Figure 3The aggregation-related features (a) average hydrophobicity of the CDRs, (b) percentage of gatekeeper residues in FRs and (c) disorderness score (from IUPred2A server) calculated for kappa (grey) and lambda (white) isotypes.
Performance of the classification model for distinguishing between amyloidogenic and non-amyloidogenic variable domain light chain of antibodies.

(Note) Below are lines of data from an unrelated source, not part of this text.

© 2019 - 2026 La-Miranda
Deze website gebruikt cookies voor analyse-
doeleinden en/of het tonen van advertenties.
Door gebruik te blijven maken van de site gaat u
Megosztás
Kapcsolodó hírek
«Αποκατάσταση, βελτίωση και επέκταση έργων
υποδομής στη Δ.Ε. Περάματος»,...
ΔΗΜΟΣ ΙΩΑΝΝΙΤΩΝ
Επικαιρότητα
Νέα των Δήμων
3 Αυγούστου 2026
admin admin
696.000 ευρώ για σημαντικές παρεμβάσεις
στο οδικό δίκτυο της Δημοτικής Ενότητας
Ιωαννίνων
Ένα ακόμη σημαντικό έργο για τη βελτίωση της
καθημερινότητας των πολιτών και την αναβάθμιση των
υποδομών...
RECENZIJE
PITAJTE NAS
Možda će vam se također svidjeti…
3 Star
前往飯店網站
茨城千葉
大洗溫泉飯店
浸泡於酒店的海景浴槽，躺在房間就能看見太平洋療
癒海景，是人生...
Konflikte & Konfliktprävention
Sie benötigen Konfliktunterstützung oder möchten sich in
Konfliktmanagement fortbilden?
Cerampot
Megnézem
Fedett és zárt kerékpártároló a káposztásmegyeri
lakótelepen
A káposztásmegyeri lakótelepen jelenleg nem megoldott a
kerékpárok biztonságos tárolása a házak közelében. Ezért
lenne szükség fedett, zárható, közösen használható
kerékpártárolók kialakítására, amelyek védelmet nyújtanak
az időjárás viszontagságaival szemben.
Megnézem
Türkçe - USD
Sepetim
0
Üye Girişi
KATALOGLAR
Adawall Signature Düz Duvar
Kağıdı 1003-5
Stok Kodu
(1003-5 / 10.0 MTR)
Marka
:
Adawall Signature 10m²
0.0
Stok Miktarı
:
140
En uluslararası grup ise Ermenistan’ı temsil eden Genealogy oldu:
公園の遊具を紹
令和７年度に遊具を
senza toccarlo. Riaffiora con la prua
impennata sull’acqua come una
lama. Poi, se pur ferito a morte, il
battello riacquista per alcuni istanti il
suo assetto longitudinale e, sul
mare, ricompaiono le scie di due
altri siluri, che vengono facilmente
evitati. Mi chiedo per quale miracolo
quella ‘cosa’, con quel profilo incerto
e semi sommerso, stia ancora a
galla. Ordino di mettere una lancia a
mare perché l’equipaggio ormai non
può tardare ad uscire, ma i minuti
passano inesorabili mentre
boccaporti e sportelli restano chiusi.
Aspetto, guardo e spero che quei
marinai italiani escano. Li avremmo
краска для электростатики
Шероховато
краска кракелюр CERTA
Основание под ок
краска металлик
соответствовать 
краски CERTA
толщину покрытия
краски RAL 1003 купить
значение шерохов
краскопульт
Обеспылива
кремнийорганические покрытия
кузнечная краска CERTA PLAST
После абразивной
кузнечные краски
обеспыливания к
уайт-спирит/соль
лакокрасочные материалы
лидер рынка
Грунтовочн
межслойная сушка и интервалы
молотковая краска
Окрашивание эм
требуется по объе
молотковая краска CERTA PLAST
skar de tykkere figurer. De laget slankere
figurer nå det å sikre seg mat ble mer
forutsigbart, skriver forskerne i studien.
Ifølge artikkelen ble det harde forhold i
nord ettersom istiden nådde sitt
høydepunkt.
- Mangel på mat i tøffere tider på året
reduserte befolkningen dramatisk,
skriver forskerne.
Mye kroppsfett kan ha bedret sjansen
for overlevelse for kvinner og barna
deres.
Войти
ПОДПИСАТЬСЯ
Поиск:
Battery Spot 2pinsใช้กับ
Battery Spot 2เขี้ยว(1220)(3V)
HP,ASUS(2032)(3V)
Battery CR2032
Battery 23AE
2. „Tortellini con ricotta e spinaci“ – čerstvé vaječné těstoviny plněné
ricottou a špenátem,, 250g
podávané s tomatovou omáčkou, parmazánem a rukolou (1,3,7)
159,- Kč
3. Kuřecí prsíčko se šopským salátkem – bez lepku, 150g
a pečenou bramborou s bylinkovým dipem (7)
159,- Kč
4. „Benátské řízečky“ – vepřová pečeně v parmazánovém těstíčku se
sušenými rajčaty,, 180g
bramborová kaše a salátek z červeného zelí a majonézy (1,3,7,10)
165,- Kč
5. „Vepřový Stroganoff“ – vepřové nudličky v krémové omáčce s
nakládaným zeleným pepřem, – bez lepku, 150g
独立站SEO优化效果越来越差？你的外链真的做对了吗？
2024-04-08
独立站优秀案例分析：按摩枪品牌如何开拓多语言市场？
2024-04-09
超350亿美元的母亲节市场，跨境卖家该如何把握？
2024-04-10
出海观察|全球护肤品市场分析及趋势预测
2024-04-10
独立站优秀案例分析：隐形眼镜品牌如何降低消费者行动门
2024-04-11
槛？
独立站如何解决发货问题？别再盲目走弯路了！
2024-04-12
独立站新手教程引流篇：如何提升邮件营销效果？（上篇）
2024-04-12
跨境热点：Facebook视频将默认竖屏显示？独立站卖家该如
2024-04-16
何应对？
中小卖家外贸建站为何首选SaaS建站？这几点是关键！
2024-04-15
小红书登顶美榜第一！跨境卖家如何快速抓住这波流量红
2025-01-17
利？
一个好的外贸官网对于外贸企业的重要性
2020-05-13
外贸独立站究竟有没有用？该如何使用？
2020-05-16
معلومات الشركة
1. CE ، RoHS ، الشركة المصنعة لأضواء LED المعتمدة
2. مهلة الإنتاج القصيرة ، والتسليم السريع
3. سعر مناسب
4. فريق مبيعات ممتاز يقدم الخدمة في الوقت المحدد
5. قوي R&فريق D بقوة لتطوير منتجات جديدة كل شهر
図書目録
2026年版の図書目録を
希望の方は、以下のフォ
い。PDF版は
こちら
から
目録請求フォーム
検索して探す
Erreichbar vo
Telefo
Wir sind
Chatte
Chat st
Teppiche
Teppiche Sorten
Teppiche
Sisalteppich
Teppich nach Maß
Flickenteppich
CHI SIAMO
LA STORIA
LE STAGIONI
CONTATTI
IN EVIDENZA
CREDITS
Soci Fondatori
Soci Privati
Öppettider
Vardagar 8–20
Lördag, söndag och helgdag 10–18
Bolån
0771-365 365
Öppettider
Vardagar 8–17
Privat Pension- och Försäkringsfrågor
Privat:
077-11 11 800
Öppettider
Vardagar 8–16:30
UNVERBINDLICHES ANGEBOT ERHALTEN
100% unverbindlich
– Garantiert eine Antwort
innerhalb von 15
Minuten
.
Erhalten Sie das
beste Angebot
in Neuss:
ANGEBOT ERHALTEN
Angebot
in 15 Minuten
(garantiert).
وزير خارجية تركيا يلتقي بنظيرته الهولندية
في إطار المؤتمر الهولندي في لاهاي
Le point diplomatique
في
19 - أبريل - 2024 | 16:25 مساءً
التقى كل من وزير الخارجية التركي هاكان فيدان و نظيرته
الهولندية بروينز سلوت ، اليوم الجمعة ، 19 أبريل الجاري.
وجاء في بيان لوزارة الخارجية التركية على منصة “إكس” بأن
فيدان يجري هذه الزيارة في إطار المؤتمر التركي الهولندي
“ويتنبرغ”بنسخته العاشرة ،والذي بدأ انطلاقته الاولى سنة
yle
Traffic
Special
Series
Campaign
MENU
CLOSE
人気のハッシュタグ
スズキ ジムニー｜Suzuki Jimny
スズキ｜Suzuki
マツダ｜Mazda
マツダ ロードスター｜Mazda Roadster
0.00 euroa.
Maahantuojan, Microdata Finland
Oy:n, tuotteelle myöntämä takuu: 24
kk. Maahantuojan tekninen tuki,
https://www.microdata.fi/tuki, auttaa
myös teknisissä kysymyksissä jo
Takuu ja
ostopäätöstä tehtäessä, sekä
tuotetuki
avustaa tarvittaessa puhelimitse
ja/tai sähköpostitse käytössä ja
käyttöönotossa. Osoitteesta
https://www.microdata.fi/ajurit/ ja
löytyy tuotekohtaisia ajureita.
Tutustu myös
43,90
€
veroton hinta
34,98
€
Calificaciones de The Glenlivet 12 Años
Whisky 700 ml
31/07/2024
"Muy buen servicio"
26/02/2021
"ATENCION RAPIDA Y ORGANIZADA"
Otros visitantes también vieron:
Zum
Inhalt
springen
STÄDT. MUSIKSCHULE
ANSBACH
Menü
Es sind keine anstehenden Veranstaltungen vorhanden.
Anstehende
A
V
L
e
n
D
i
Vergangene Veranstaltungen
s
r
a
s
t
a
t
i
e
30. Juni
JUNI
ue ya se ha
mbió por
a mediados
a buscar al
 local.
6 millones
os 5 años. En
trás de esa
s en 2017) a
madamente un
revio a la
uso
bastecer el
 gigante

| Performance | Accuracy | Sensitivity | Specificity | ROC |
|---|---|---|---|---|
| Self-consistency | 81.9 | 82.4 | 81.8 | 0.9 |
| Leave one out CV | 80 | 75.1 | 81.2 | 0.83 |
| 10-fold CV | 72.7 | 78 | 71.4 | 0.82 |
| Resampling | 71.7 ± 6.9 | 77.2 ± 9.9 | 70.4 ± 9.9 | 0.82 ± 0.04 |
| Test set (AL-Test) | 71 | 65.7 | 72.3 | 0.74 |
| Test set (David et al.)[ | 73.2 | 77.3 | 57.7 | 0.66 |
| Novel germline prediction[ | 65.2 ± 11.5 | 62.2 ± 33.6 | 45.4 ± 29.4 | 0.65 ± 0.16 |
| Final model | 79.7 | 78.7 | 79.9 | 0.88 |
| CST dataset | 75.6 | – | – | – |
| Human antibody repertoire | 94.1 | – | – | – |
The standard deviation is mentioned for resampling and Novel germline prediction next to the performance measure. The final model was developed on complete AL-Base dataset (1828 sequences). The percent accuracy for CST dataset and human antibody repertoire represent the percentage of sequences predicted as non-amyloid.
Figure 4The receiver operating characteristic (ROC) curve plotted for the classification model using training dataset (blue) and leave-one-out cross-validation (red).
Performance of aggregation-prone region prediction algorithms (TANGO and WALTZ), RFAmyloid and VLAmY-Pred on AL-Base dataset (1828 sequences).
| TANGO | WALTZ | RFAmyloid | VLAmY-Pred | |
|---|---|---|---|---|
| Accuracy (%) | 48.4 | 22.2 | 19 | 80 |
| Sensitivity (%) | 34.5 | 96 | 100 | 75.1 |
| Specificity (%) | 51.7 | 4.8 | 0 | 81.2 |
The presence of APRs in the variable region of light chain is considered amyloidogenic for TANGO and WALTZ. The VLAmY-Pred results are based on Leave one out cross-validation.